Em 1965, o então papa Paulo VI estabeleceu normas para o conclave e fixou em 120 o número máximo de cardeais eleitores, desde que tivessem menos de 80 anos. Depois, a constituição apostólica Universi Dominici Gregis, promulgada por João Paulo II em 1996, confirmou a mesma orientação.
De acordo com João Paulo II, seria uma orientação prática, não um dogma imutável. Tanto que, em 2003, quando o próprio João Paulo II era papa, o número de cardeais eleitores passou a ser 135. Em 2012, no papado de Bento XVI, havia 125 cardeais eleitores.
O texto da Universi Dominici Gregis, na avaliação de especialistas, deixa margem para flexibilidade, pois o papa, como legislador supremo da Igreja, tem o direito de modificar o conteúdo de documentos católicos.
No entanto, há uma expectativa agora na cúpula da Igreja de que cardeais conservadores contrários à linha de ação do papa Francisco, como Raymond Leo Burke, dos Estados Unidos, e Robert Sarah, da Guiné, questionem no conclave o número de 135 eleitores, por ultrapassar os 120 previstos na Constituição Apostólica promulgada por João Paulo II.

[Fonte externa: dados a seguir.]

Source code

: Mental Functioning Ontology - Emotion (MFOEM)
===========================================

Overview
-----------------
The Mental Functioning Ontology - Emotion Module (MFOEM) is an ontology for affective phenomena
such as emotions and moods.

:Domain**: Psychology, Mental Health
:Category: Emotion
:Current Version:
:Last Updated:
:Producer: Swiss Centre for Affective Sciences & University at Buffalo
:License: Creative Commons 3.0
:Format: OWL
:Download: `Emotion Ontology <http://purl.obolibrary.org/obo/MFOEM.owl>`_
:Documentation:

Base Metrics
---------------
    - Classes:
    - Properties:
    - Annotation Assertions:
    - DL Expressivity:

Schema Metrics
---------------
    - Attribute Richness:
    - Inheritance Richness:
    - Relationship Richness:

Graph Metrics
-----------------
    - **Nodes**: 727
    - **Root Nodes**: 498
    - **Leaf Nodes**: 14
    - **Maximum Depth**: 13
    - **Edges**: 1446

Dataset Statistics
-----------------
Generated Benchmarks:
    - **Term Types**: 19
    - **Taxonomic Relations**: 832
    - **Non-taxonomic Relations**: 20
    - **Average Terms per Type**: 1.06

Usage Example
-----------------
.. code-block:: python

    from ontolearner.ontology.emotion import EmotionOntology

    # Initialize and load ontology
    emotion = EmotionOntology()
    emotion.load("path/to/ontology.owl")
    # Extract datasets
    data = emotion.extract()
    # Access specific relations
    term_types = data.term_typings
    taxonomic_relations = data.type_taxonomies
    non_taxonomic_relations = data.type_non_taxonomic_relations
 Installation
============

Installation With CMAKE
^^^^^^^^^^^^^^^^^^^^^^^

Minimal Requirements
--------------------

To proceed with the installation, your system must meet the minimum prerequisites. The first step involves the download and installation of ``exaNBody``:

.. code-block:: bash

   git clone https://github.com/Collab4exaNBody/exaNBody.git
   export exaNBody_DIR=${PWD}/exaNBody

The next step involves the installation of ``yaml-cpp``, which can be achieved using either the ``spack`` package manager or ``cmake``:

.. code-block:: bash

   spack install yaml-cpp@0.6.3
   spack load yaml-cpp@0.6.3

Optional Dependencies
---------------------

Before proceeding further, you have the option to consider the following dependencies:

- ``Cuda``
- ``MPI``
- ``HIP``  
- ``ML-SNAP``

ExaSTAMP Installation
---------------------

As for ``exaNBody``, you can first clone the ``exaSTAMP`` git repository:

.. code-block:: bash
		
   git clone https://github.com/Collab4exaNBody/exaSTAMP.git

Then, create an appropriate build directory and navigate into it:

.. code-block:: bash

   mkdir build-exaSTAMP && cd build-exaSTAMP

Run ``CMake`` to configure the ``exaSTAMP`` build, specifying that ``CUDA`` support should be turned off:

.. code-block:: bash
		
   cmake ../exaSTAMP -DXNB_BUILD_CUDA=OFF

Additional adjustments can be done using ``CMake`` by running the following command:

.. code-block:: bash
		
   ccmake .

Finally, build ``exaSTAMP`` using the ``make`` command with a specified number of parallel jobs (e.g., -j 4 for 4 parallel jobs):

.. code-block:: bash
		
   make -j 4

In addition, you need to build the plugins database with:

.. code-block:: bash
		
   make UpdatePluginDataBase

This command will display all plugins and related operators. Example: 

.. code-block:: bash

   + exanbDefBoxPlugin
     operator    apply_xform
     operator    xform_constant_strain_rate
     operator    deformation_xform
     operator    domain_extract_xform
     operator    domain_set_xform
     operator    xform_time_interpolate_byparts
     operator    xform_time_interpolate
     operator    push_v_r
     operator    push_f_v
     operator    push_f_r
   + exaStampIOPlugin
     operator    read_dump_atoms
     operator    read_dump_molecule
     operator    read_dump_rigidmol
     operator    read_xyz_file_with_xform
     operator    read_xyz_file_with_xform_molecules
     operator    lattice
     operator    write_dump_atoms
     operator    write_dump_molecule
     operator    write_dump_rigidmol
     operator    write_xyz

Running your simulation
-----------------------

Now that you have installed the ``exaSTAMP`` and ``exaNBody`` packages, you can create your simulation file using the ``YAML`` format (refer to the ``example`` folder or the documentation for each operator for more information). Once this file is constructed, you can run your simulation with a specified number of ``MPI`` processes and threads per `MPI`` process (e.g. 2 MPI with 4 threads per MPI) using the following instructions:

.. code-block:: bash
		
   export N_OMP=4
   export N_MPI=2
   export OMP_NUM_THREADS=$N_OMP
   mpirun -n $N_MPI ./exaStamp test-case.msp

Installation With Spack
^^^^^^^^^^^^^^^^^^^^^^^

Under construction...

Burke, tido como o maior crítico de Francisco, é prefeito emérito do Supremo Tribunal da Assembleia Apostólica, responsável por julgar casos eclesiásticos. Sarah, que aparece como um candidato a papa do campo conservador, é um bispo negro defensor da identidade europeia (diz que ela está perdendo seus valores) e da missa tridentina (em latim, com o celebrante de costas). É prefeito-emérito da Congregação para o Culto Divino e Disciplina dos Sacramentos.
O papa Francisco, como os seus antecessores João Paulo II e Bento XVI, elevou o número de eleitores para o conclave, desta vez privilegiando a nomeação de cardeais de regiões como a África e a Ásia, as chamadas “periferias do mundo”. Ele nomeou 80% dos atuais votantes. Com essa ampliação e maior abertura para outros continentes, na avaliação de especialistas, o próximo conclave tem mais chances de eleger um papa com um perfil mais próximo de Francisco, tido como “progressista”.
“Cardeais como Burke e Sarah levantarão essa questão no intuito de eliminar os excedentes atuais, ou seja, os que ultrapassam os 120 previstos na Constituição Apostólica. Mas será difícil decidir quais os 15 que sofrerão a pena”, avalia o teólogo Manoel Godoy, professor de Teologia da Faculdade Jesuíta de Belo Horizonte.
Caso cardeais contrários a Francisco defendam a exclusão de 15 eleitores - e a proposta venha a ser acatada -, não há, no entanto, um critério para isso. No mínimo, a medida causaria muita polêmica. “Se o critério for por data de nomeação, os 15 últimos são, com algumas exceções, os mais identificados com o pontificado de Francisco. Aí fica claro que o critério é político e não eclesial. Abre-se um excedente perigoso”, diz Godoy.
Nessa hipótese de 15 dos últimos eleitores nomeados ficarem de fora do conclave, o brasileiro dom Jaime Spengler (foto), arcebispo de Porto Alegre e presidente da CNBB (Conferência Nacional do Bispos do Brasil), nomeado cardeal por Francisco em dezembro de 2024, seria um dos excluídos.
Para resolver temas delicados como esse, o colégio cardinalício deverá ouvir alguns de seus integrantes como o cardeal emérito italiano Gianfranco Ghirlanda, especialista em Direito Canônico.
Outro caso a ser resolvido pela Igreja antes do conclave é o do cardeal italiano Giovanni Angelo Becciu, acusado de fraude e desvios de doações de fiéis. Ex-assessor de Francisco, ele foi afastado de funções na Cúria Romana e impedido de participar do conclave, mas deu declarações afirmando que pretende participar.
Becciu, ex-núncio apostólico em Angola e Cuba, foi nomeado por Bento XVI e cuidou dos assuntos gerais da Secretaria de Estado do Vaticano, uma posição-chave na Cúria Romana. Em 2021, um juiz do Vaticano ordenou que ele e outras nove pessoas fossem julgados sob a acusação de peculato, abuso de poder e suborno. Em 2023, ele foi condenado a cinco anos e meio de prisão.